**WORK REQUIRED**
Please work out how many lines include the word "перфораторов" in the entries, and reply with only the count.

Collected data
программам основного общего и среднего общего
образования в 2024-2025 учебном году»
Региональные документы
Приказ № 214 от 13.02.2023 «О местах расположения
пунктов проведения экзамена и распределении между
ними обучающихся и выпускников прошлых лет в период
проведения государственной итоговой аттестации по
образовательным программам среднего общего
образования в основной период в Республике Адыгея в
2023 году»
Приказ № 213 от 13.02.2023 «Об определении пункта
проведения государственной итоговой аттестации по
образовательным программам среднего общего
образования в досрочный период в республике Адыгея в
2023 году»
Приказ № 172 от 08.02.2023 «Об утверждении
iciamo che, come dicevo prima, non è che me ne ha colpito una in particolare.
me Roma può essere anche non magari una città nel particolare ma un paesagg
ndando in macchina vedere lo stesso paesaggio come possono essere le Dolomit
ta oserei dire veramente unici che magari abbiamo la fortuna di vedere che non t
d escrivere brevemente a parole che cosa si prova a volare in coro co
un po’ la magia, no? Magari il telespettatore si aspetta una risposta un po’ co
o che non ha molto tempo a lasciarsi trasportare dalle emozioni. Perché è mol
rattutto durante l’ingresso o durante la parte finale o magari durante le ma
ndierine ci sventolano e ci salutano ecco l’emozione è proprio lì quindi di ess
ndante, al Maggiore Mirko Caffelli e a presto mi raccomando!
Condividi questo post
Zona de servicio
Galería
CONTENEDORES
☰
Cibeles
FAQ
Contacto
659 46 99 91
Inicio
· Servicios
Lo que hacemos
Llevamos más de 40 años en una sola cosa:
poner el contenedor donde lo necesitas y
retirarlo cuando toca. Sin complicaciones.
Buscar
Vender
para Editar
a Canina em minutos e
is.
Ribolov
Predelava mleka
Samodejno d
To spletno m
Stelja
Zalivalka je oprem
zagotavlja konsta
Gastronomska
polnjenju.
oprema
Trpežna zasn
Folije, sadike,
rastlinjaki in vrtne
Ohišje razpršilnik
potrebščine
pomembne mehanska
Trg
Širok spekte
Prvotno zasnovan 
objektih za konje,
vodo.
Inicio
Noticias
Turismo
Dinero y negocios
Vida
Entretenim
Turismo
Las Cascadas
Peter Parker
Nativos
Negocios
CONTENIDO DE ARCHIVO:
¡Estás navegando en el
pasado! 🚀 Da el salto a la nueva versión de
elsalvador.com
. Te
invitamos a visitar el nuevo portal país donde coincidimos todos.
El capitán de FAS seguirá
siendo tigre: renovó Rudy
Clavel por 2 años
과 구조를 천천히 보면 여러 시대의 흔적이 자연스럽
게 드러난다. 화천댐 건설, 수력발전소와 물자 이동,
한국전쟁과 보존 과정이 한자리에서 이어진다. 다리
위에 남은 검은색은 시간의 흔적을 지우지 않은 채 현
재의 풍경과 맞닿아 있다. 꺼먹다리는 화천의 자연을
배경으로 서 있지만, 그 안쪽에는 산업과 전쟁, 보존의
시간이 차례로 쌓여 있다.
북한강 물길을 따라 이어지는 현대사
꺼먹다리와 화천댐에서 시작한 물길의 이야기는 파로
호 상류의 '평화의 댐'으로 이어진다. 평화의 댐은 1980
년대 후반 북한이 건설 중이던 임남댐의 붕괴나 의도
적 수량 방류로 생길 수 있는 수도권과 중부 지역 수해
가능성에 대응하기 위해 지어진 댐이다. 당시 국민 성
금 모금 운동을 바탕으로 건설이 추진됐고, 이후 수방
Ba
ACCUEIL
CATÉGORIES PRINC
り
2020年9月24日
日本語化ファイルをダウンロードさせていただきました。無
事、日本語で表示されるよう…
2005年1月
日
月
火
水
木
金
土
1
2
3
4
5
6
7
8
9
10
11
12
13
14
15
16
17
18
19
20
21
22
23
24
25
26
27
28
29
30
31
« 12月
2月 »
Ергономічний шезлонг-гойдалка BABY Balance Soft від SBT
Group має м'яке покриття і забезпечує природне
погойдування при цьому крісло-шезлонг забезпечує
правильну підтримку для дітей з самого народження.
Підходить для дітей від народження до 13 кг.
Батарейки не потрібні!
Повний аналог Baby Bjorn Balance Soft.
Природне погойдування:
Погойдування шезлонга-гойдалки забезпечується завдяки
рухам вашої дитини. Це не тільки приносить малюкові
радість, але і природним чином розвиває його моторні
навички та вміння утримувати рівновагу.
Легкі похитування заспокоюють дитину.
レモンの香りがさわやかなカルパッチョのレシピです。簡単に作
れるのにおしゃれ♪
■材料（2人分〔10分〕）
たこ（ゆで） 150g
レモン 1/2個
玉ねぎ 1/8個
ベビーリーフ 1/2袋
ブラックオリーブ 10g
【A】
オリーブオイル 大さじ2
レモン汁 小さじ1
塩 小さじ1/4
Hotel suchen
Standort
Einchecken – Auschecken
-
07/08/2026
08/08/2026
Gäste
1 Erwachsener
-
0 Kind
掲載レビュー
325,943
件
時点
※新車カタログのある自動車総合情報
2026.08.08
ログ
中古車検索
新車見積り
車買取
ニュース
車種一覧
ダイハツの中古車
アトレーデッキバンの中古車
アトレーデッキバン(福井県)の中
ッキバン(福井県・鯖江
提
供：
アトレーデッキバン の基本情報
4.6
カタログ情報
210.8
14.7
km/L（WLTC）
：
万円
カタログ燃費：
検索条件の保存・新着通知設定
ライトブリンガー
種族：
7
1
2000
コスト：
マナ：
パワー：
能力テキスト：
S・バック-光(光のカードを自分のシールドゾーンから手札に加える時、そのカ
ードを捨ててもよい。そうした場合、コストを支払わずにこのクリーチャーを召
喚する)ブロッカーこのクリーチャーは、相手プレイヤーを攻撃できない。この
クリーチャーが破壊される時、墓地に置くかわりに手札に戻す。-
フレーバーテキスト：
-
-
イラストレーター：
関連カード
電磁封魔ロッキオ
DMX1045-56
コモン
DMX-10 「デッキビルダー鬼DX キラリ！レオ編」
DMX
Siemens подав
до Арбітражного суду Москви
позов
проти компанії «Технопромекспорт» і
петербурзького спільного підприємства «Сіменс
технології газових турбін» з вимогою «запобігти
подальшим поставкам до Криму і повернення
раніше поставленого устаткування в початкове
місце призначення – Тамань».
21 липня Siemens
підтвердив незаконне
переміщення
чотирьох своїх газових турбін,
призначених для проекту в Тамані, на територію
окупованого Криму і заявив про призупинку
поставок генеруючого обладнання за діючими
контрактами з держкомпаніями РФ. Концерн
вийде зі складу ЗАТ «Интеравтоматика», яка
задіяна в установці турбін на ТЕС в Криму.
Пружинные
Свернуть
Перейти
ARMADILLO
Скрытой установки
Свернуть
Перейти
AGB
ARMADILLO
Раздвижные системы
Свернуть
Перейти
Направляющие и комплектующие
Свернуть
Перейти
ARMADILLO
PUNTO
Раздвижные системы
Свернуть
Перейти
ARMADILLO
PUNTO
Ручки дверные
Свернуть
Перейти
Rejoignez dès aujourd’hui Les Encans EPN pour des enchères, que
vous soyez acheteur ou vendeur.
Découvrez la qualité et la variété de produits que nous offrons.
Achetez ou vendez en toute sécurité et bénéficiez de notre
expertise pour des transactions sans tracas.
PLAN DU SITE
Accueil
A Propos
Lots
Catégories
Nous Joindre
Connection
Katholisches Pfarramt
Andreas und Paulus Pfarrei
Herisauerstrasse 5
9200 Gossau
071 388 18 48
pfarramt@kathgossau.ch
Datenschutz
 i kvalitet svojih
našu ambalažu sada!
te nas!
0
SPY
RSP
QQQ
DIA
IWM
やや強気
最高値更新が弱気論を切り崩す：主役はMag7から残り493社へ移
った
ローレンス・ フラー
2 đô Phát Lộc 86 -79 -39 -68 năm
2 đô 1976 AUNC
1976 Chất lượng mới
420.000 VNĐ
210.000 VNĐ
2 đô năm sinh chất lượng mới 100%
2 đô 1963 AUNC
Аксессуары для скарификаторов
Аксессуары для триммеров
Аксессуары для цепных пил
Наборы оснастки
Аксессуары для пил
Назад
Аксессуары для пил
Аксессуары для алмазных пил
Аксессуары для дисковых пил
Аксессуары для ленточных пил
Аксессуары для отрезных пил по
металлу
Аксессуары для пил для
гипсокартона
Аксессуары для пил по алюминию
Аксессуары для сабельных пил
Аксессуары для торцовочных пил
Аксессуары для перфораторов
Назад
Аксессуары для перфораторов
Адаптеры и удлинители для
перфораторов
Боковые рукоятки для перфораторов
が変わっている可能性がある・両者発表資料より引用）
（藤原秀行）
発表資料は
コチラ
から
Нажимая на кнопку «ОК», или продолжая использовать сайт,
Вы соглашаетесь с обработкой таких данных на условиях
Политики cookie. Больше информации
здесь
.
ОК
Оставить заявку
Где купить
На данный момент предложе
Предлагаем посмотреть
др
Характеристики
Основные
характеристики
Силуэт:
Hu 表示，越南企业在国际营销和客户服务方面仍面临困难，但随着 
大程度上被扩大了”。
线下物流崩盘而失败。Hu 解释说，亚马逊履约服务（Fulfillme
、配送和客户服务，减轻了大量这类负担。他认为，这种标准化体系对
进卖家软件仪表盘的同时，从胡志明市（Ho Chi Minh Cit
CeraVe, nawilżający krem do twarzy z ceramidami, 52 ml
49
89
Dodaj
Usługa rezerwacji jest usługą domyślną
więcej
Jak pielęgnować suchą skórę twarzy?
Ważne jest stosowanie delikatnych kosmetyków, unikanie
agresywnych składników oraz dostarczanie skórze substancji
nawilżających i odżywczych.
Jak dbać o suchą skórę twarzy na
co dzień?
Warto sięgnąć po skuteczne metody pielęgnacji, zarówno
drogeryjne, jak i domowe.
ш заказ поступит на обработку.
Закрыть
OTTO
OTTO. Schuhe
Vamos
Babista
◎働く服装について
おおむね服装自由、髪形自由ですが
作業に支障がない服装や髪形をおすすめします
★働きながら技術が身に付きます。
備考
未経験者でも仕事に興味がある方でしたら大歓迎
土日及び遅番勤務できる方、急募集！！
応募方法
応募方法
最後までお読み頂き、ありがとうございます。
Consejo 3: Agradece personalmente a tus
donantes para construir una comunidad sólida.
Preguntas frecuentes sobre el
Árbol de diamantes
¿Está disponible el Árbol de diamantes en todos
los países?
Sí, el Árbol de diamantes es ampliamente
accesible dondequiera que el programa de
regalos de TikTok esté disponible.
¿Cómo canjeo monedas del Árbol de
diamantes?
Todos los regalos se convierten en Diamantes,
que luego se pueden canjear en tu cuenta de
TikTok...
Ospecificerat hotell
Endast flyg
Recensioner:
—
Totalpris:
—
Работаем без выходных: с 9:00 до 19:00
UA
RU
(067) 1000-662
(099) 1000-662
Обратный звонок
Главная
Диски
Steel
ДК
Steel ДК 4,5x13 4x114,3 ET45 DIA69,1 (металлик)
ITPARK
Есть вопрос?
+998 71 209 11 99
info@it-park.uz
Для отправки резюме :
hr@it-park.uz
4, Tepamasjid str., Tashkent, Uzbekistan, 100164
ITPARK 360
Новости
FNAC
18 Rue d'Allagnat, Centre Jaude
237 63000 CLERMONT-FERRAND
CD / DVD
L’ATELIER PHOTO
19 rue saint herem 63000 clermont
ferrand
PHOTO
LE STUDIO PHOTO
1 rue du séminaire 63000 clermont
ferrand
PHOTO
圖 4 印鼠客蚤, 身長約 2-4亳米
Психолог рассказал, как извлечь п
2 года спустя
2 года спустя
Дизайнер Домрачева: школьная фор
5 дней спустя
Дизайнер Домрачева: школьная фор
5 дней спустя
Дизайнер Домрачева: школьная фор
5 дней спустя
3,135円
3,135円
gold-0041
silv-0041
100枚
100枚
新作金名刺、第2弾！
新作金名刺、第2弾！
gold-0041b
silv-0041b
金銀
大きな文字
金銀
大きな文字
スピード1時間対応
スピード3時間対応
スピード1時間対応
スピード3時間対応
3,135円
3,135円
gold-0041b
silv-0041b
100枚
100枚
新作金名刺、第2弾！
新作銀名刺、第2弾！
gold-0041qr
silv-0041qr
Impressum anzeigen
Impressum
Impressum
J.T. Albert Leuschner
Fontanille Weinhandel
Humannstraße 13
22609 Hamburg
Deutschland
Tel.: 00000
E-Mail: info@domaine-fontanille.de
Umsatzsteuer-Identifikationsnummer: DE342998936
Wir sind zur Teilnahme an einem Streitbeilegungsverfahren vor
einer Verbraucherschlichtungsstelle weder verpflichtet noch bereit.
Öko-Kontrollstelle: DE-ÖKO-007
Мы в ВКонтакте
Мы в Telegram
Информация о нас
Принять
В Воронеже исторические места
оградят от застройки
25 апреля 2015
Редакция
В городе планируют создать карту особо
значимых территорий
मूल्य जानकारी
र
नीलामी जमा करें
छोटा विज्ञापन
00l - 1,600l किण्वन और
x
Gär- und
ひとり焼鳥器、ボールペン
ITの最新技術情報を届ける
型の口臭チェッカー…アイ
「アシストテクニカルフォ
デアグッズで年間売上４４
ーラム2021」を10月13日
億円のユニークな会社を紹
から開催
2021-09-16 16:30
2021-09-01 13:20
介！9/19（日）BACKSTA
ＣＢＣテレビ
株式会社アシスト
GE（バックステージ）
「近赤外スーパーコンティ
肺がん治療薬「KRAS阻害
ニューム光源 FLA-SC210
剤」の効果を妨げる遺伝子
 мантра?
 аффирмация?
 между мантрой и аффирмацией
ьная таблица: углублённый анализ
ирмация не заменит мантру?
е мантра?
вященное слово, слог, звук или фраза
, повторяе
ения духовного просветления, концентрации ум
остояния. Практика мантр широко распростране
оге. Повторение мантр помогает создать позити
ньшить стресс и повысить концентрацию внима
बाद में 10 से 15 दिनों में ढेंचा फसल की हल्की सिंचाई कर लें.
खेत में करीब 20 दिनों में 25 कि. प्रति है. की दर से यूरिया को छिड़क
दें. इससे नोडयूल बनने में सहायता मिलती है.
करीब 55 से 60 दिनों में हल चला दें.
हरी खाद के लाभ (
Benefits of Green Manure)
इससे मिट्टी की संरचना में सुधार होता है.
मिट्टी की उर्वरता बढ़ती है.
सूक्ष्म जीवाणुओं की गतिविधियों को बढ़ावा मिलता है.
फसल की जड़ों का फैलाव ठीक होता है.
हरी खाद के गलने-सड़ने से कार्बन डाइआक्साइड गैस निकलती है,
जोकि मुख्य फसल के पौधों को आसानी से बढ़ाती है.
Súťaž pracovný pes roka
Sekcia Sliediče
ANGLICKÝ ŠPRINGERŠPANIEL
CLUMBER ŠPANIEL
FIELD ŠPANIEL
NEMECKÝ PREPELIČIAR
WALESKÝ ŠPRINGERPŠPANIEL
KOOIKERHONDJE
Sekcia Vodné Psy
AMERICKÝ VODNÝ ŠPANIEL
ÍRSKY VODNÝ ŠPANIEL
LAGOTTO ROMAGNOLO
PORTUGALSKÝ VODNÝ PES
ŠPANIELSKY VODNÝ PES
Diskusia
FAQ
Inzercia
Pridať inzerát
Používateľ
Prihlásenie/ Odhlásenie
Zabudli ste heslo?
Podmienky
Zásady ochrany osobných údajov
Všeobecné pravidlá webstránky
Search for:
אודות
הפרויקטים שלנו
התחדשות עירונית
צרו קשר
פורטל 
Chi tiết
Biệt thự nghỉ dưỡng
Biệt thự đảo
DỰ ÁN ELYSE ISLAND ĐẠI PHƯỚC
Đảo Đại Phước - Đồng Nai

**SOLUTION TO THE PROBLEM**
4